Il existe de nombreux autres exemples d’industries de pays riches qui tentent de maximiser leurs profits en ignorant les normes environnementales en vigueur en Europe. Bien sûr, c’est légal, car les pays à revenu faible et intermédiaire ont manqué l’occasion de fixer des normes plus exigeantes. C’est pourquoi nous avons réellement besoin de normes mondiales en matière de qualité de l’air et d’émission.
La Suisse est réputée pour la qualité de l’air. Pourtant, selon l’Agence européenne de l’environnement, quelque 5500 décès prématurés par an y seraient dus à la pollution atmosphérique. Quels sont les principaux problèmes de pollution de l’air en Suisse?
La Suisse suit habituellement les directives de l’OMS fondées sur des données scientifiques et beaucoup plus strictes que celles de l’UE. Les niveaux de particules ont beaucoup diminué. L’année dernière, toutes les stations de surveillance fédérales étaient conformes à notre norme pour les particules PM10 (diamètre inférieur ou égal à 10 micromètres).
La SuisseLien externe a enregistré de bons progrès au cours des 30 dernières années, mais il reste encore beaucoup de travail à faire. Le trafic reste un facteur important de pollution, notamment en raison de sa proximité avec les lieux d’habitation. Dans certaines régions, comme le Tessin ou les vallées alpines, les feux de bois devraient faire l’objet d’une attention particulière. Ils peuvent être une cause importante de pollution.
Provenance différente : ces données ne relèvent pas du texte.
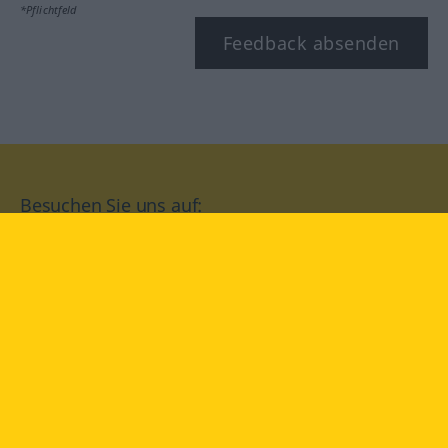
*Pflichtfeld
Feedback absenden
Besuchen Sie uns auf:
facebook
YouTube
Instagram
Langenscheidt
NUTZUNGSBEDINGUNGEN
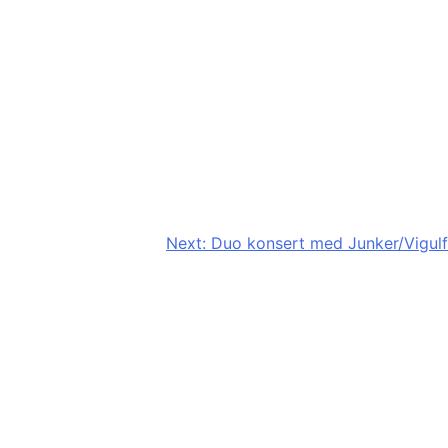
Next:
Duo konsert med Junker/Vigulf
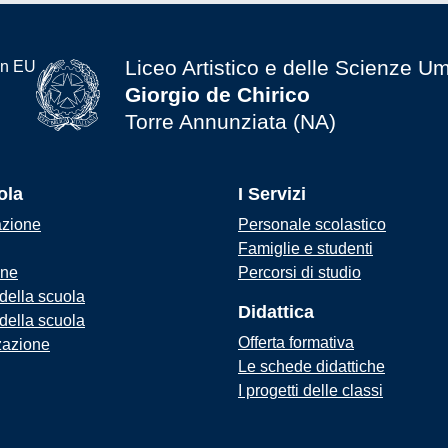
Liceo Artistico e delle Scienze U
Giorgio de Chirico
Torre Annunziata (NA)
ola
I Servizi
azione
Personale scolastico
Famiglie e studenti
one
Percorsi di studio
 della scuola
Didattica
 della scuola
Offerta formativa
zazione
Le schede didattiche
I progetti delle classi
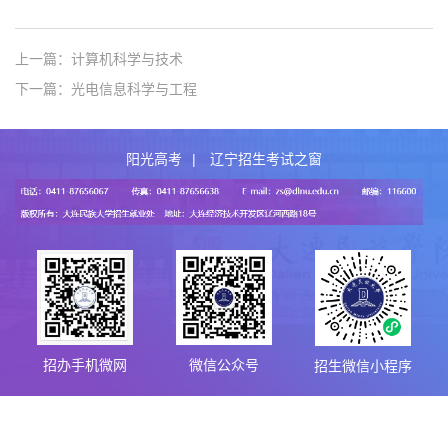
上一篇：计算机科学与技术
下一篇：光电信息科学与工程
阳光高考
|
辽宁招生考试之窗
招办手机微网
微信公众号
招生微信小程序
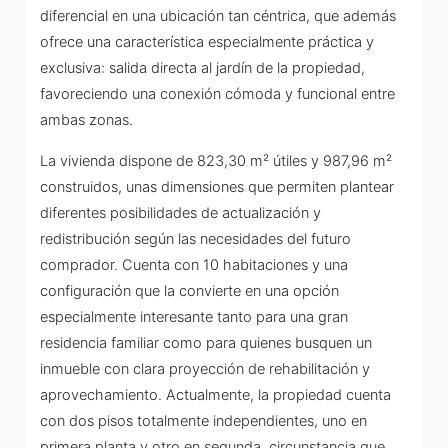
diferencial en una ubicación tan céntrica, que además
ofrece una característica especialmente práctica y
exclusiva: salida directa al jardín de la propiedad,
favoreciendo una conexión cómoda y funcional entre
ambas zonas.
La vivienda dispone de 823,30 m² útiles y 987,96 m²
construidos, unas dimensiones que permiten plantear
diferentes posibilidades de actualización y
redistribución según las necesidades del futuro
comprador. Cuenta con 10 habitaciones y una
configuración que la convierte en una opción
especialmente interesante tanto para una gran
residencia familiar como para quienes busquen un
inmueble con clara proyección de rehabilitación y
aprovechamiento. Actualmente, la propiedad cuenta
con dos pisos totalmente independientes, uno en
primera planta y otro en segunda, circunstancia que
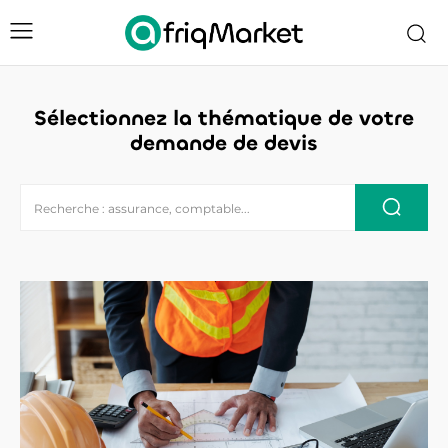
Sélectionnez la thématique de votre
demande de devis
Recherche : assurance, comptable...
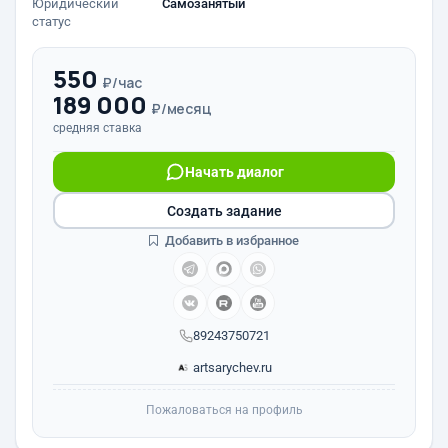
Юридический
Самозанятый
статус
550
₽/час
189 000
₽/месяц
средняя ставка
Начать диалог
Создать задание
Добавить в избранное
89243750721
artsarychev.ru
Пожаловаться на профиль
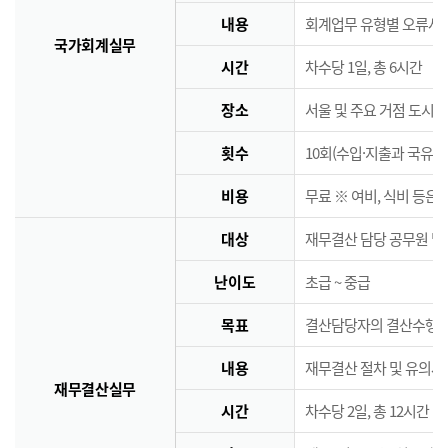
내용
회계업무 유형별 오류사례
국가회계실무
시간
차수당 1일, 총 6시간
장소
서울 및 주요 거점 도시 
횟수
10회(수입·지출과 국유·
비용
무료 ※ 여비, 식비 등은
대상
재무결산 담당 공무원 및
난이도
초급 ~ 중급
목표
결산담당자의 결산수행능
내용
재무결산 절차 및 유의사
재무결산실무
시간
차수당 2일, 총 12시간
L’Office fédéral de l’environnement (OFE) a fait état en 2017 de niveaux préoccupants d’ozone troposphérique dans 16 stations d’enregistrement en Suisse. Ils étaient particulièrement mauvais dans le canton du Tessin. Quelle est la gravité de ce problème?
L’ozone est un phénomène bien connu. C’est un polluant secondaire, provenant principalement des émissions du trafic routier (oxydes d’azote et composés organiques volatiles). Et il s’accumule sous l’effet de la chaleur estivale et du rayonnement solaire.
L’ozone reste un problème en Suisse. Les améliorations ont été moins spectaculaires que pour les particules ou le dioxyde de soufre, par exemple, qui a presque disparu.
Mais les pics de pollution par l’ozone sont moins extrêmes qu’ils ne l’étaient il y a 20 ans en raison des politiques mises en place. Et en général, le fardeau sanitaire de l’ozone est beaucoup moins lourd – 10% seulement du total – que d’autres types de pollution de l’air liée à la combustion, comme les particules.
Quelles mesures doivent encore être prises pour lutter plus efficacement contre la pollution de l’air en Suisse?
Nous devrions adopter la norme Euro 6Lien externe pour les gaz d’échappement et l’appliquer à tous les moteurs de véhicules, qu’ils soient routiers ou non routiers. Nous devrions également nous attaquer à la question de l’agriculture pour qu’elle diminue ses émissions polluantes.